### Task input
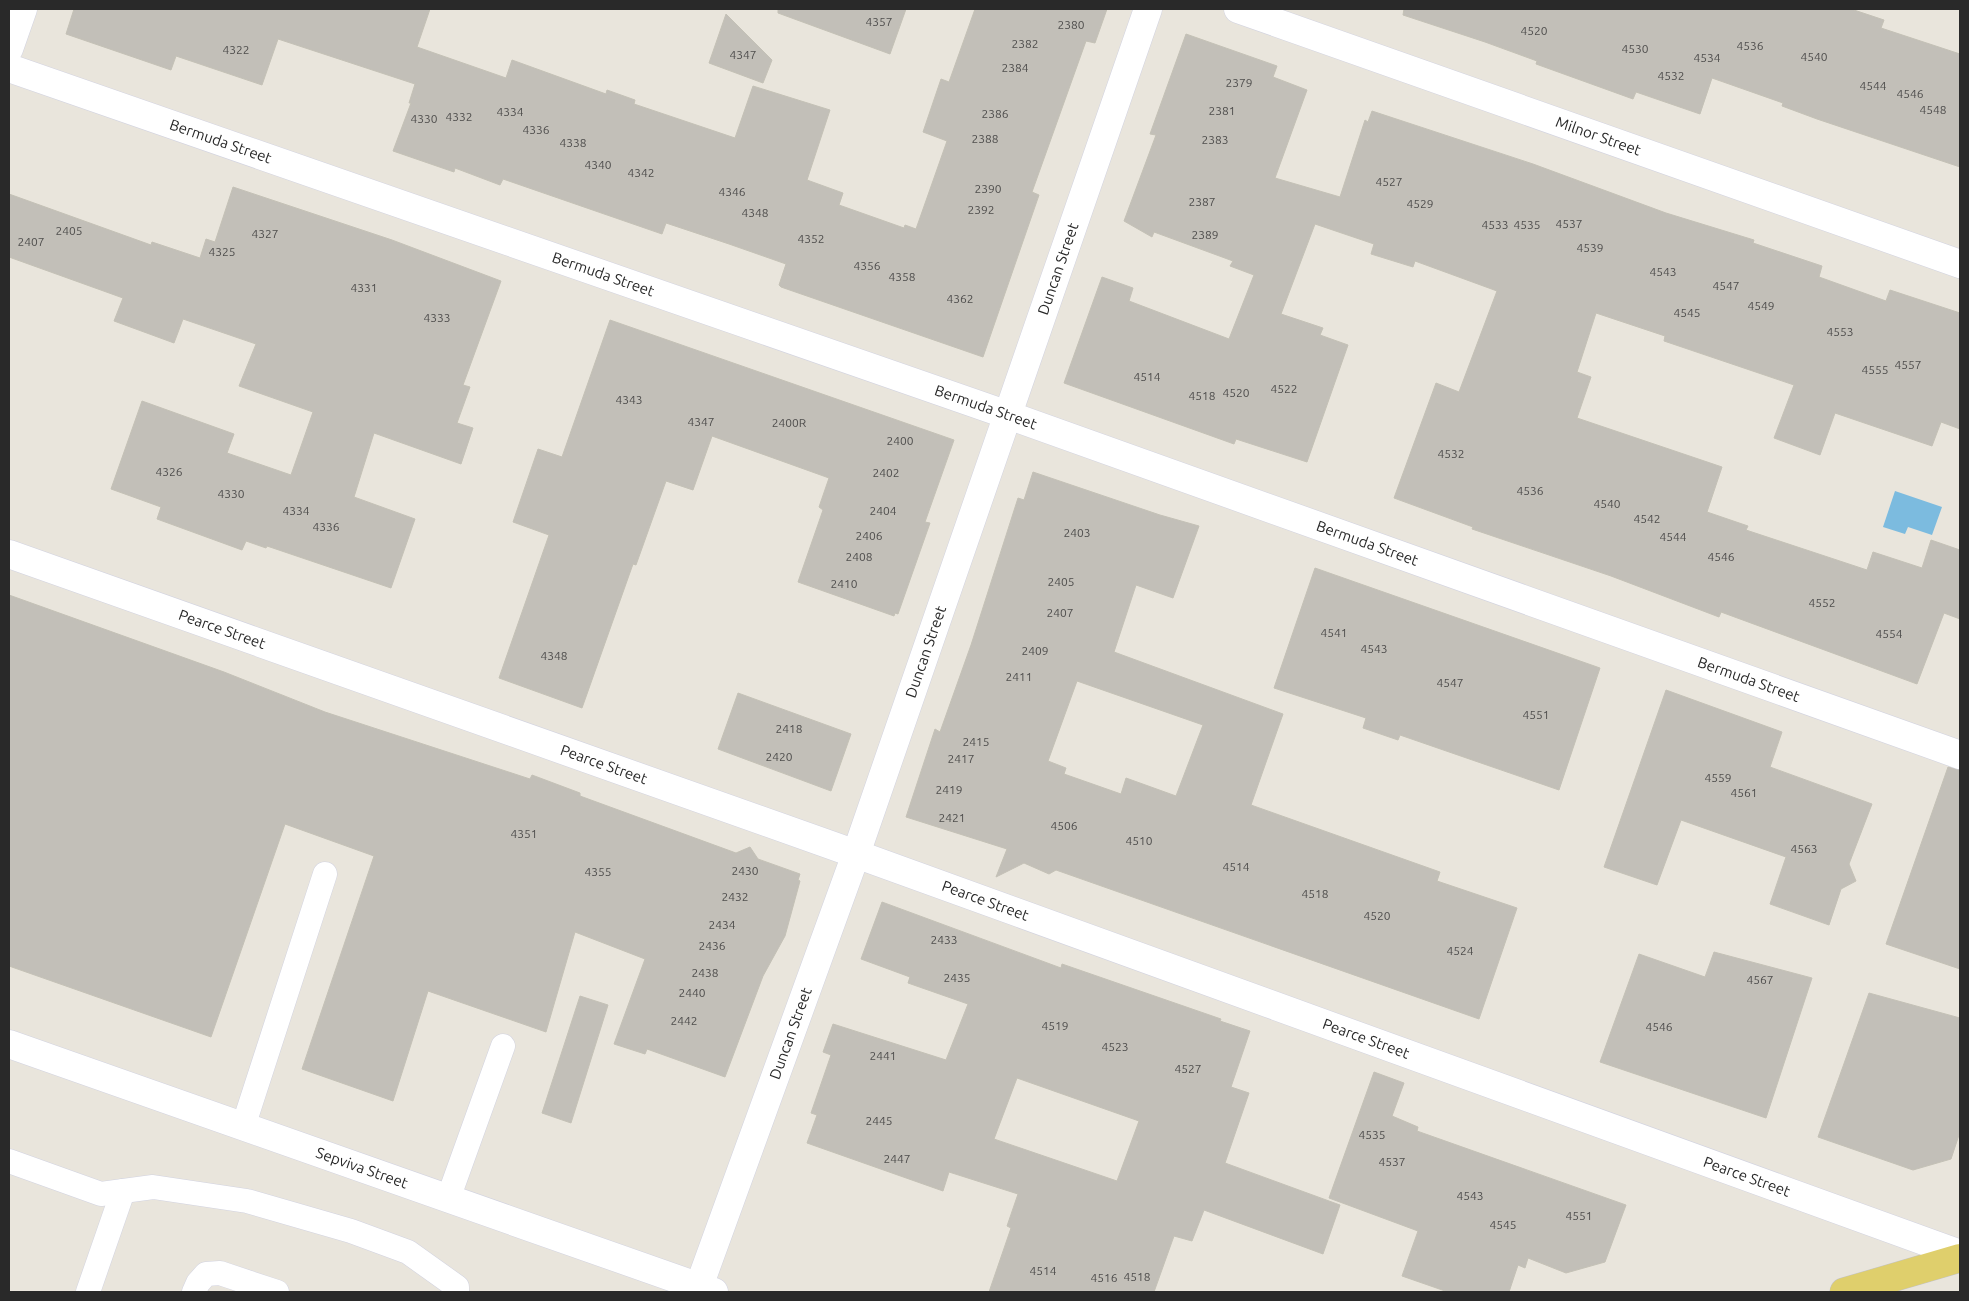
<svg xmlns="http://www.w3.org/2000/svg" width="1969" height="1301" viewBox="0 0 1969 1301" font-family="Ubuntu,sans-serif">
	<rect width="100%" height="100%" fill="#e9e5dc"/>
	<polygon fill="#7cbbdf" points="1895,491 1942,507 1932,535 1908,527 1905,534 1883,527"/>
	<g fill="#c2bfb8" stroke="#c4c1b6" fill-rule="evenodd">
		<polygon points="74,9 430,9 417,47 506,78 512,60 606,94 607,90 635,100 634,104 735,138 753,86 830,110 807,180 843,193 839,205 904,228 905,225 916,229 947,141 923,132 941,79 949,82 975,9 1107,9 1095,43 1086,41 1032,192 1039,195 983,357 781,287 779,285 786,264 729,244 666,223 662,234 503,179 500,185 455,168 454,172 393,151 411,103 409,103 415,84 278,39 262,85 176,56 171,70 66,34"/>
		<polygon points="778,9 906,9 890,54 778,13"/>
		<polygon points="1404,9 1851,9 1884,20 1881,28 1960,54 1960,167 1817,119 1782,106 1783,103 1712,78 1700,114 1636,92 1633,99 1536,64 1537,61 1485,42 1403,15"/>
		<polygon points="726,14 772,60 763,83 709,63"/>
		<polygon points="1186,34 1277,66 1273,77 1307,90 1275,178 1340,197 1365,120 1368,122 1372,111 1533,164 1666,213 1754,240 1753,243 1822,266 1819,277 1886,301 1890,290 1960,313 1960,429 1941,422 1932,446 1835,413 1820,455 1774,438 1794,385 1664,341 1665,336 1596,313 1577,372 1591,377 1577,418 1722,467 1707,512 1748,526 1746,530 1867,570 1873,552 1922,568 1931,540 1960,550 1960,619 1944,613 1917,684 1721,612 1719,617 1611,576 1472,529 1473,527 1394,498 1436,383 1459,392 1497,291 1415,261 1413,267 1371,254 1374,244 1315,224 1281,314 1323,328 1320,335 1348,345 1307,462 1236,439 1234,444 1064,383 1102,277 1133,288 1129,301 1229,339 1254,275 1230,266 1233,261 1154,232 1152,237 1124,221 1156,135 1150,134"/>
		<polygon points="233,187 392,240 501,281 463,385 470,387 457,423 473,428 461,464 374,433 354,497 415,519 391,588 267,546 266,548 246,541 242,550 157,519 161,507 111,489 142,401 234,434 227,453 291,475 313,412 239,386 256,344 183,319 174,343 114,321 123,298 9,257 9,194 151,245 152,242 200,258 206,239 215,242"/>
		<polygon points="610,320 954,440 925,522 930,523 898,614 895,613 894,616 798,582 823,510 819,507 829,478 712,436 693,490 666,481 636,565 633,564 582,708 499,678 549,535 513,522 538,449 562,457"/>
		<path d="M1033 472 1160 515 1199 526 1173 598 1136 585 1114 652 1283 714 1251 805 1440 872 1437 881 1517 908 1479 1019 1056 870 1049 874 1024 863 996 877 1007 849 906 817 935 729 940 732 971 645 1018 498 1024 500ZM1077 681 1203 725 1176 796 1126 778 1121 794 1064 774 1066 768 1048 761Z"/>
		<polygon points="1315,568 1600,668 1559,790 1400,735 1398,740 1363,728 1366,718 1274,688"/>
		<polygon points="9,595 224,672 325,712 530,779 532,775 580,793 580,796 736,853 750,847 758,859 800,874 798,880 800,881 785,936 763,976 725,1077 647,1049 645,1054 614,1044 645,959 575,932 546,1032 428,991 393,1101 302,1069 374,856 285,824 211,1037 9,966"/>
		<polygon points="1666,690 1782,732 1770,767 1872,804 1849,864 1856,881 1841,889 1829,925 1770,904 1786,857 1681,820 1657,885 1604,867"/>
		<polygon points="738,693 851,734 831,791 718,749"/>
		<polygon points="1948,767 1960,770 1960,969 1886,944"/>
		<path d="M882 902 1061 968 1062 964 1221 1019 1220 1021 1250 1031 1231 1087 1249 1093 1225 1163 1340 1205 1323 1254 1204 1210 1192 1241 1174 1236 1154 1292H989L1011 1228 1007 1226 1018 1194 949 1172 943 1191 807 1143 817 1115 811 1113 831 1055 823 1052 833 1024 946 1060 968 1004 908 983 910 977 861 959ZM1017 1078 1139 1121 1117 1181 994 1139Z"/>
		<polygon points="1714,952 1812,978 1766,1118 1600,1062 1639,954 1705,977"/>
		<polygon points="1869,993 1960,1018 1960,1132 1951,1159 1913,1170 1818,1137"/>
		<polygon points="580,996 608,1005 571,1123 542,1113"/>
		<polygon points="1374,1072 1404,1083 1392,1116 1418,1127 1417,1131 1626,1205 1605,1262 1566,1273 1528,1258 1525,1268 1518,1265 1509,1292 1448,1292 1402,1276 1418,1231 1329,1198"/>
	</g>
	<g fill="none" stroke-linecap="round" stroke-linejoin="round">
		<g stroke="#d2d3e0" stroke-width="25">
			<g id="service">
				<polyline points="243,1127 325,874"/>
				<polyline points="9,1161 101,1194 153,1187 247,1201 351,1231 408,1252 457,1287 457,1292"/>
				<polyline points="448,1199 503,1046"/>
				<polyline points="88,1292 123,1191"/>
				<polyline points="194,1292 198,1283 206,1274 220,1273 277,1292"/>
			</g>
		</g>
		<g stroke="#d2d3e0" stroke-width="29">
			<g id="minor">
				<path id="s1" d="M1238 9 1960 264"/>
				<polyline points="9,49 23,9"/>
				<path id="s2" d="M9 68 1008 415 1960 755"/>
				<path id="s3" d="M9 554 856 854 1960 1254"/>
				<path id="s4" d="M9 1044 714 1292"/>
				<path id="s5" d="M697 1292 856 854 1148 9"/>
			</g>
		</g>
		<g stroke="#c3c3c3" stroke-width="29">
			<polyline id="primary" points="1844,1292 1960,1258"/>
		</g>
		<use href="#service" stroke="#fff" stroke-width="24"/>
		<use href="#minor" stroke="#fff" stroke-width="28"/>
		<use href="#primary" stroke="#dfcf6c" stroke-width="28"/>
	</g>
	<g text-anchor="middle" stroke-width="5" stroke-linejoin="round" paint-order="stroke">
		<g font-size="12" fill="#4f4e4d">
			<text x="879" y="26">4357</text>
			<text x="1071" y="29">2380</text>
			<text x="1534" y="35">4520</text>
			<text x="1025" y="48">2382</text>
			<text x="1750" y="50">4536</text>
			<text x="1635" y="53">4530</text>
			<text x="236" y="54">4322</text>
			<text x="743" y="59">4347</text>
			<text x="1814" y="61">4540</text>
			<text x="1707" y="62">4534</text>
			<text x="1015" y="72">2384</text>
			<text x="1671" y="80">4532</text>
			<text x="1239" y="87">2379</text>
			<text x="1873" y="90">4544</text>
			<text x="1910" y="98">4546</text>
			<text x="1933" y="114">4548</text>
			<text x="1222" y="115">2381</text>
			<text x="510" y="116">4334</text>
			<text x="995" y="118">2386</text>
			<text x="459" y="121">4332</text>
			<text x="424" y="123">4330</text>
			<text x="536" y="134">4336</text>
			<text x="985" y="143">2388</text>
			<text x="1215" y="144">2383</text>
			<text x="573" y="147">4338</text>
			<text x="598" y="169">4340</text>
			<text x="641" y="177">4342</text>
			<text x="1389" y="186">4527</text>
			<text x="988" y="193">2390</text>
			<text x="732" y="196">4346</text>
			<text x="1202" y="206">2387</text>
			<text x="1420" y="208">4529</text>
			<text x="981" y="214">2392</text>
			<text x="755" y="217">4348</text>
			<text x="1569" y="228">4537</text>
			<text x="1495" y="229">4533</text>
			<text x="1527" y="229">4535</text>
			<text x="69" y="235">2405</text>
			<text x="265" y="238">4327</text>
			<text x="1205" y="239">2389</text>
			<text x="811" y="243">4352</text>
			<text x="31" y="246">2407</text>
			<text x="1590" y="252">4539</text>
			<text x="222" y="256">4325</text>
			<text x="867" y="270">4356</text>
			<text x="1663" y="276">4543</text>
			<text x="902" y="281">4358</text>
			<text x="1726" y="290">4547</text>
			<text x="364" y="292">4331</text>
			<text x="960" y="303">4362</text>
			<text x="1761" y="310">4549</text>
			<text x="1687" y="317">4545</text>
			<text x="437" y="322">4333</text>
			<text x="1840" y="336">4553</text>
			<text x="1908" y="369">4557</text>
			<text x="1875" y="374">4555</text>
			<text x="1147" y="381">4514</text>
			<text x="1284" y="393">4522</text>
			<text x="1236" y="397">4520</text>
			<text x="1202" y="400">4518</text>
			<text x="629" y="404">4343</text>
			<text x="701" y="426">4347</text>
			<text x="789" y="427">2400R</text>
			<text x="900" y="445">2400</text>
			<text x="1451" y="458">4532</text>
			<text x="169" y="476">4326</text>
			<text x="886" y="477">2402</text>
			<text x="1530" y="495">4536</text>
			<text x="231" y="498">4330</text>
			<text x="1607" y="508">4540</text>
			<text x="296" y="515">4334</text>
			<text x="883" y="515">2404</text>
			<text x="1647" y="523">4542</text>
			<text x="326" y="531">4336</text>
			<text x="1077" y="537">2403</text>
			<text x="869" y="540">2406</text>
			<text x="1673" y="541">4544</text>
			<text x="859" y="561">2408</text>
			<text x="1721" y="561">4546</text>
			<text x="1061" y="586">2405</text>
			<text x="844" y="588">2410</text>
			<text x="1822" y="607">4552</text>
			<text x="1060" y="617">2407</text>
			<text x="1334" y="637">4541</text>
			<text x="1889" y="638">4554</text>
			<text x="1374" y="653">4543</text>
			<text x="1035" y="655">2409</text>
			<text x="554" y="660">4348</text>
			<text x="1019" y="681">2411</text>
			<text x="1450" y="687">4547</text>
			<text x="1536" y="719">4551</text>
			<text x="789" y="733">2418</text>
			<text x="976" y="746">2415</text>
			<text x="779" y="761">2420</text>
			<text x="961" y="763">2417</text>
			<text x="1718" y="782">4559</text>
			<text x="949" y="794">2419</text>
			<text x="1744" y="797">4561</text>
			<text x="952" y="822">2421</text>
			<text x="1064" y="830">4506</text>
			<text x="524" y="838">4351</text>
			<text x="1139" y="845">4510</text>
			<text x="1804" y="853">4563</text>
			<text x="1236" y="871">4514</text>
			<text x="745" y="875">2430</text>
			<text x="598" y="876">4355</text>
			<text x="1315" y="898">4518</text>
			<text x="735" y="901">2432</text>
			<text x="1377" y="920">4520</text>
			<text x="722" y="929">2434</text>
			<text x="944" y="944">2433</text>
			<text x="712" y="950">2436</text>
			<text x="1460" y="955">4524</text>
			<text x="705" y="977">2438</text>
			<text x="957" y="982">2435</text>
			<text x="1760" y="984">4567</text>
			<text x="692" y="997">2440</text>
			<text x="684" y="1025">2442</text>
			<text x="1055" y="1030">4519</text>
			<text x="1659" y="1031">4546</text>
			<text x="1115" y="1051">4523</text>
			<text x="883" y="1060">2441</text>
			<text x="1188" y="1073">4527</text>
			<text x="879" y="1125">2445</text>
			<text x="1372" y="1139">4535</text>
			<text x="897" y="1163">2447</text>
			<text x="1392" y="1166">4537</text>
			<text x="1470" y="1200">4543</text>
			<text x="1579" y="1220">4551</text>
			<text x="1503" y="1229">4545</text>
			<text x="1043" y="1275">4514</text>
			<text x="1137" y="1281">4518</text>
			<text x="1104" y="1282">4516</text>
		</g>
		<g font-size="15" fill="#292929" stroke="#fff">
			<text dy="5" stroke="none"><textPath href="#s1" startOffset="382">Milnor Street</textPath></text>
			<text dy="5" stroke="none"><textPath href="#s2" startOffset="224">Bermuda Street</textPath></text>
			<text dy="5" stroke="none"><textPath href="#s5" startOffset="1085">Duncan Street</textPath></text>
			<text dy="5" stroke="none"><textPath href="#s2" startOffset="629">Bermuda Street</textPath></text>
			<text dy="5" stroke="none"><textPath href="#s2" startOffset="1034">Bermuda Street</textPath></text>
			<text dy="5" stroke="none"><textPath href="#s2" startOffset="1439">Bermuda Street</textPath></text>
			<text dy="5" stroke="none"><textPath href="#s3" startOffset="226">Pearce Street</textPath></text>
			<text dy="5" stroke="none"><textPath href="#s5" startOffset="680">Duncan Street</textPath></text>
			<text dy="5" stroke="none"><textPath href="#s2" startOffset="1844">Bermuda Street</textPath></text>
			<text dy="5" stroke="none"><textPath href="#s3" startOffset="631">Pearce Street</textPath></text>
			<text dy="5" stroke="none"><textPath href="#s3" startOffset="1036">Pearce Street</textPath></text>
			<text dy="5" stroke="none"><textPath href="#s5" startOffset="275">Duncan Street</textPath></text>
			<text dy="5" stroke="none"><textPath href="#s3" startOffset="1441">Pearce Street</textPath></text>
			<text dy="5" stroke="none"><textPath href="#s4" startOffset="374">Sepviva Street</textPath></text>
			<text dy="5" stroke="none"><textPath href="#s3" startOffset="1846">Pearce Street</textPath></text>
		</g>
	</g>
	<rect width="1969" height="1301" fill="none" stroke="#292929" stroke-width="20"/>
</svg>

### Problem description
Looking at the records above, state the number of lines where the word "linejoin" occurs, and write nothing beyond it.

### Expected output
2